The twelve men stood with a certain air that demanded such respect, and boy did they get it. In the midst of the clapping and whistling and celebratory clinking of glasses followed by a few drops of overflowed whiskey from the ridge, time seemed to slow itself. Harry began to get that certain feeling, like when you came down ill as a child and your ears would fill with so much fluid all you heard was a watery version of what was being said to you. The cheers were muted to a dull roar in a second and Harry’s vision became twice as clear. While searching the proudly-postured row of twelve to come across his cousin, Harry saw another face that he instantly recognized.

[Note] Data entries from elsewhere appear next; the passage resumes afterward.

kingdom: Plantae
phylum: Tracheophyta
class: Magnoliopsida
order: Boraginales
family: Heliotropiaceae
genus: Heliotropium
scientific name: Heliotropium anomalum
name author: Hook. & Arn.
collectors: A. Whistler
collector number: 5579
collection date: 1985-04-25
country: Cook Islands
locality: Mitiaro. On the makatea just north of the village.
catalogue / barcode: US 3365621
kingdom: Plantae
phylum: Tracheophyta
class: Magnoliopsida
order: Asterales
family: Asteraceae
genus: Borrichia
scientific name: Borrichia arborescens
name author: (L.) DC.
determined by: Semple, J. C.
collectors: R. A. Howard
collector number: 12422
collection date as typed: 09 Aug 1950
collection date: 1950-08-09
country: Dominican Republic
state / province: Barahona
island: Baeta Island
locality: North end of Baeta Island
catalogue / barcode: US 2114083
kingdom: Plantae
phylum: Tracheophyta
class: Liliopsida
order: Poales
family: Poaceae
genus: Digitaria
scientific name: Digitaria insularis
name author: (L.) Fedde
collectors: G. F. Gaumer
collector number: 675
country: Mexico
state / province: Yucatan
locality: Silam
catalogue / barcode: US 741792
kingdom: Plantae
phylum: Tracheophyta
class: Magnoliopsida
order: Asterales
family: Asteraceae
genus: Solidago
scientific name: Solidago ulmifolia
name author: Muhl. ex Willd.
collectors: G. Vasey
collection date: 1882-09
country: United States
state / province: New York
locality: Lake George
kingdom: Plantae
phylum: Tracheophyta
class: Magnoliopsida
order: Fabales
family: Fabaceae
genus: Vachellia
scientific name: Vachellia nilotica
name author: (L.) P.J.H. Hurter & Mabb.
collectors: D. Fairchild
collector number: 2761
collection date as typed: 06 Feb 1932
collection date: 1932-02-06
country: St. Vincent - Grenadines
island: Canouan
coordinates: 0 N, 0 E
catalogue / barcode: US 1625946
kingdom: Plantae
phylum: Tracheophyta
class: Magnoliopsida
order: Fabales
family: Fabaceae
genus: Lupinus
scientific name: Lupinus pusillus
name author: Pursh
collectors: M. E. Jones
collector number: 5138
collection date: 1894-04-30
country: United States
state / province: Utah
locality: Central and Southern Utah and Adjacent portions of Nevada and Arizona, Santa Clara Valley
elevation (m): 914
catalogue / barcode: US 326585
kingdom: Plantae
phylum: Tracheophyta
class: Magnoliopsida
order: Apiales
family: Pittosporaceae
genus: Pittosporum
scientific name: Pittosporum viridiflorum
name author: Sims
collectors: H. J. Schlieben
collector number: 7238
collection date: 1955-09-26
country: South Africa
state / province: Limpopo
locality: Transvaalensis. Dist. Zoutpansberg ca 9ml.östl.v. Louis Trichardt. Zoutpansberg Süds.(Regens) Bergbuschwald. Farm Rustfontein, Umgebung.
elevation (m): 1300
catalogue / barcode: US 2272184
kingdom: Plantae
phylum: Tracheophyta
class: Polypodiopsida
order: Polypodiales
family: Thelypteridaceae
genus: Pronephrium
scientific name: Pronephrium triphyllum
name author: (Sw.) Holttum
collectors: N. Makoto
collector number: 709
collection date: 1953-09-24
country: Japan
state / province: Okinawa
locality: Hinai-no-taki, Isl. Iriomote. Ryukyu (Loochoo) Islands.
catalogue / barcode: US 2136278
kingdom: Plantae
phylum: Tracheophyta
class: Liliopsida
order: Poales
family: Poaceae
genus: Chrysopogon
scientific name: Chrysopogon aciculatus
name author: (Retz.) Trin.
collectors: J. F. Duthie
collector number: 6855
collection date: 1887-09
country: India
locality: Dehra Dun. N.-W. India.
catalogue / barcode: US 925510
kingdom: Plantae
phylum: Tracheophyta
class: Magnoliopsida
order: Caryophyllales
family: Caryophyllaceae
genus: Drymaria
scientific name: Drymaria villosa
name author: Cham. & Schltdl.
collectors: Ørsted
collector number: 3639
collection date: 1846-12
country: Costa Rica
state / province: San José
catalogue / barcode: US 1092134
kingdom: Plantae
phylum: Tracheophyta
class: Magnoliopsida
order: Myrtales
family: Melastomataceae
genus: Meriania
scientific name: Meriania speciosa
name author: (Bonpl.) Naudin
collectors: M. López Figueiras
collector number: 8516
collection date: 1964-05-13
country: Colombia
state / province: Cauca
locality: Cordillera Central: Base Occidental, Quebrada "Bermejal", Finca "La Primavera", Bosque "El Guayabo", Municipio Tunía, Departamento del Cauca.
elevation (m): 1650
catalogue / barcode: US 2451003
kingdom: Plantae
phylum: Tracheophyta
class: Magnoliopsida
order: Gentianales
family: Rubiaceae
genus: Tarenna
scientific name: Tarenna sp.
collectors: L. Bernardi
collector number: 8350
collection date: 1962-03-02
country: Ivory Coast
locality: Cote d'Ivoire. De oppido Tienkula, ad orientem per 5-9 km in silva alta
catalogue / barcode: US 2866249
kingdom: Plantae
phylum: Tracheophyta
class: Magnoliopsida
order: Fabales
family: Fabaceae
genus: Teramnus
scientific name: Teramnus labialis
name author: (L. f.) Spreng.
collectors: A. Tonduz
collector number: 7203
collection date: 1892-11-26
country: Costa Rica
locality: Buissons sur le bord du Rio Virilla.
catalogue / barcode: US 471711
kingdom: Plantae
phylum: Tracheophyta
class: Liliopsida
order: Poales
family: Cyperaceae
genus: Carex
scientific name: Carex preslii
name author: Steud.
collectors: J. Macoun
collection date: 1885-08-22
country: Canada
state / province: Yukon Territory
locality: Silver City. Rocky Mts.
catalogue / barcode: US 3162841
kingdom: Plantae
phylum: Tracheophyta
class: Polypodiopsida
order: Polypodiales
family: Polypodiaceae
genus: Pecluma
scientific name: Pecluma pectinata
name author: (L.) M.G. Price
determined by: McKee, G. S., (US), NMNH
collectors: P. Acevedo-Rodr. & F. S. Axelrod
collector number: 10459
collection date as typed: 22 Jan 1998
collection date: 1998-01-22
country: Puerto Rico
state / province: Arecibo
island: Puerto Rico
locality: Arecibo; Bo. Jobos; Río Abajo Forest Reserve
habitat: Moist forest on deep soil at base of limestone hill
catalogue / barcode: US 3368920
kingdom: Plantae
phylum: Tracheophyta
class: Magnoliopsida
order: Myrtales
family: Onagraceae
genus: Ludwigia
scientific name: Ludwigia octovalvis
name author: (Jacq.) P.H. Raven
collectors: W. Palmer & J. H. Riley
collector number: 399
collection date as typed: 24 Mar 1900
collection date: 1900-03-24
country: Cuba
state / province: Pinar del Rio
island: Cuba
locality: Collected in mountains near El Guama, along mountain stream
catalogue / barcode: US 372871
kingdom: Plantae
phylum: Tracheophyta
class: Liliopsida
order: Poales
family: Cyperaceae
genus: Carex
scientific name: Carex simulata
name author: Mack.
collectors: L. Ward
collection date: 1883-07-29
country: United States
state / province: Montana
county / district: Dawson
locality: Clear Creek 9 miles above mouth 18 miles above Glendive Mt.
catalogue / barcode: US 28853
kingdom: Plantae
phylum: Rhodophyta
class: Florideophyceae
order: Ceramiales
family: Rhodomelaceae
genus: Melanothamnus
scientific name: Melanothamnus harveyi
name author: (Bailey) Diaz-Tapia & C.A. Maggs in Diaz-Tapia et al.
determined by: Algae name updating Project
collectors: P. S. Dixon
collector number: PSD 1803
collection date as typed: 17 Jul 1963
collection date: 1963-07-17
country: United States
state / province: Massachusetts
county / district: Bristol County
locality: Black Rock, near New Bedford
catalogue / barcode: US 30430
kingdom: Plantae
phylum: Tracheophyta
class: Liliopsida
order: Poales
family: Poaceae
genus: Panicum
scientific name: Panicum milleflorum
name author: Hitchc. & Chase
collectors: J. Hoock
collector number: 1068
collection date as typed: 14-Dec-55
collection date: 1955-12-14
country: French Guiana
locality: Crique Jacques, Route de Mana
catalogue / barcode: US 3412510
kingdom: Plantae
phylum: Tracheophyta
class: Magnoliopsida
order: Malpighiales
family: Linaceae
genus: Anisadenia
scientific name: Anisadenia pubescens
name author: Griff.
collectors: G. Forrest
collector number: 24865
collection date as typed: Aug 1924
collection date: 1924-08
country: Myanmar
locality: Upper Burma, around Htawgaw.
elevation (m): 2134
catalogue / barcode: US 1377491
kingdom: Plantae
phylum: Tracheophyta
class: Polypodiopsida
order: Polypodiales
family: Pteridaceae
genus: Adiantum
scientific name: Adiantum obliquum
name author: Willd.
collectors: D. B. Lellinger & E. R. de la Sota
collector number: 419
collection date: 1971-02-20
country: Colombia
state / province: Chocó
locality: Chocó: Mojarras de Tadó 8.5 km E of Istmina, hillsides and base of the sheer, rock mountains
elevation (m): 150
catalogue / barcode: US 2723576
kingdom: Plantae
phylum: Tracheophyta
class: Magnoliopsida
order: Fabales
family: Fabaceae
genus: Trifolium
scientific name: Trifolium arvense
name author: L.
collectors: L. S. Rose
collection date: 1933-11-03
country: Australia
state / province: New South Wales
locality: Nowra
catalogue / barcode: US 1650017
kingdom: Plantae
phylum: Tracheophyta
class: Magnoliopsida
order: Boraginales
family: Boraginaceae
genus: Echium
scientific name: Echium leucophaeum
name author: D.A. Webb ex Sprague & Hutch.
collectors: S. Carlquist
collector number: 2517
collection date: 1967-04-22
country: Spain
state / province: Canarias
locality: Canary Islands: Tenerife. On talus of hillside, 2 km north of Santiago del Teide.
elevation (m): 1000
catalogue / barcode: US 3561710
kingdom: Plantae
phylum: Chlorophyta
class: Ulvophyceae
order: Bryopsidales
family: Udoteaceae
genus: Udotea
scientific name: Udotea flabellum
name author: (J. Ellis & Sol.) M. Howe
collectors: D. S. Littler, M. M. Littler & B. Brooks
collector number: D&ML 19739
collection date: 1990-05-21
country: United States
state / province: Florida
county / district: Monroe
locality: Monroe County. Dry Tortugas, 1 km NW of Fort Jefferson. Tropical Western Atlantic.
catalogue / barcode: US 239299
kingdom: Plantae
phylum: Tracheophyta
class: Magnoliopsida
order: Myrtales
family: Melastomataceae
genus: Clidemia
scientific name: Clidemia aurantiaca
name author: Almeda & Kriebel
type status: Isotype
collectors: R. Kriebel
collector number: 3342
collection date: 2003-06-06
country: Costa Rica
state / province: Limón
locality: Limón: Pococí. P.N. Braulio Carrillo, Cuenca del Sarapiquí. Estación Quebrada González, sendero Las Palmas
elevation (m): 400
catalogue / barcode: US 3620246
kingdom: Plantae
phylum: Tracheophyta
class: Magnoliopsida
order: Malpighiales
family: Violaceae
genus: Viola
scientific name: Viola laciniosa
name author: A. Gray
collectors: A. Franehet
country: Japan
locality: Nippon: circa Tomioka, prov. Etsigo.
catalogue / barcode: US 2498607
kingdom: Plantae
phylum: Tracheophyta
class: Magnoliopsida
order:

As though by an unknown instinct, his hand gravitated to his coat pocket, fingers tracing the outline of the pin he now owned, the swallow dancing and thrusting its wings, burning to be released from the depths of the fabric. The pin, like his fingers, was taken over by the deep-hanging chill of the early December night. Deciding to keep his hand in his pocket, doing the same to the other, he caught a glimpse of the stranger’s eyes as he swiveled on his heels. Not just any stranger either. Harry happened to lock eyes with the petite bloke he’d seen this morning, the one who had given him the pin. His eyes? Blue. Not just blue but... blue. And no, it didn’t matter because no, it shouldn’t matter. But it did. This stranger’s eyes were blue and it mattered because it was a blue like none other. Just a flicker of green seeming to hold his perfectly round pupil in its spot, surrounded by a wash of Emerald-tinted blue, a warm sort of cool blue, if that made any sense at all. Sure, a look similar to Warren’s seemed to be clouding these two blue eyes, dull and hurt, having seen things nobody should see and feel things nobody should feel, but none of that mattered in the incredibly brief moment that their eyes met. From thirty-five feet away and not even a second long, the locking of eyes between two people can and will change a life. Even after that mere half-second, when the stranger’s eyes continued to scan the crowd, Harry stood breathless, unsure of the near tornado that had seemed to gone through his insides, the chilled night air now not so cold, for his heart was beating so quickly.